CPSC continues to show its intention to use Section 15(b) reporting claims as a tool to punish companies and deter the consumer products industry from taking its reporting obligations lightly. Earlier this year, CPSC Chairman Kaye stated that he is directing CPSC staff to push for significantly higher civil penalties for reporting violations settlements to let companies know that civil penalties are not just the “cost of doing business.” So far in 2015, it appears Chairman Kaye means business, with the only two civil penalty settlements to date totaling $2.6 and $3.5 million, respectively.
CPSC followed this up earlier this week by filing a complaint against Michael’s Stores in connection with allegations that Michael’s did not timely report a substantial product hazard. The complaint alleges that Michael’s failed to report the product at issue for more than a year after the company had knowledge of the product hazard. The complaint also alleges that when Michael’s did report, it gave the impression that a different company was the importer, allowing Michael’s to avoid responsibility for the product recall.
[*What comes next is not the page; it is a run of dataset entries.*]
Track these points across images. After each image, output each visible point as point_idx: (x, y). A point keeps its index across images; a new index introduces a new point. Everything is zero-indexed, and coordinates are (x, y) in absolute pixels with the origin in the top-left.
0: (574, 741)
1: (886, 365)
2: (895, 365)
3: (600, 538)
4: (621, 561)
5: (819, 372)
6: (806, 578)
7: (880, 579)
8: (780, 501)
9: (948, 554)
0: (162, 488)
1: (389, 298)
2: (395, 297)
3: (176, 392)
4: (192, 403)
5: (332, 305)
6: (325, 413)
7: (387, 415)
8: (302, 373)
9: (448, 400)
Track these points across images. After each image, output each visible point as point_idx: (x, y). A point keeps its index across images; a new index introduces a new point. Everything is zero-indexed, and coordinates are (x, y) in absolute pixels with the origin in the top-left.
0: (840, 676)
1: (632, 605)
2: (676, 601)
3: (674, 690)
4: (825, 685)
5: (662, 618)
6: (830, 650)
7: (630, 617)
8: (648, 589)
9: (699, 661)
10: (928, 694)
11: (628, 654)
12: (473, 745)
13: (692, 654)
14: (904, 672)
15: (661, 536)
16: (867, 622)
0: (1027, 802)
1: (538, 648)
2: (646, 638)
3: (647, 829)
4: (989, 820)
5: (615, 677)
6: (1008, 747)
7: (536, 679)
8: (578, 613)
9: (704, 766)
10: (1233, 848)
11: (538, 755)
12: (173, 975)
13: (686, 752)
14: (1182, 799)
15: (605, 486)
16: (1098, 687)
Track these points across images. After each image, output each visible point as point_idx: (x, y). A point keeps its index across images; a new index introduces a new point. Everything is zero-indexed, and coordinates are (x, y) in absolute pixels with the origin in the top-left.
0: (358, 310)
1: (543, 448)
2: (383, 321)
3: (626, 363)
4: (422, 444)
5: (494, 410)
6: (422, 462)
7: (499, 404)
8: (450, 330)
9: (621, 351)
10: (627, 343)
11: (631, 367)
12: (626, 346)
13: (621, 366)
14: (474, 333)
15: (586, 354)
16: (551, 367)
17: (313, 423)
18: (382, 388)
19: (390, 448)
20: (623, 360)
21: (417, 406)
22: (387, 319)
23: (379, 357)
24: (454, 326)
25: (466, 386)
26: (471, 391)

Presumably, CPSC’s resort to filing a complaint means settlement talks reached an impasse, and CPSC’s monetary demand may have been one of the causes.
In connection with reporting, CPSC continues to show the importance it places on internal controls for reporting, as the complaint seeks injunctive relief requiring Michael’s to establish an internal record keeping and compliance monitoring system, including related internal controls, designed to provide timely reports to CPSC.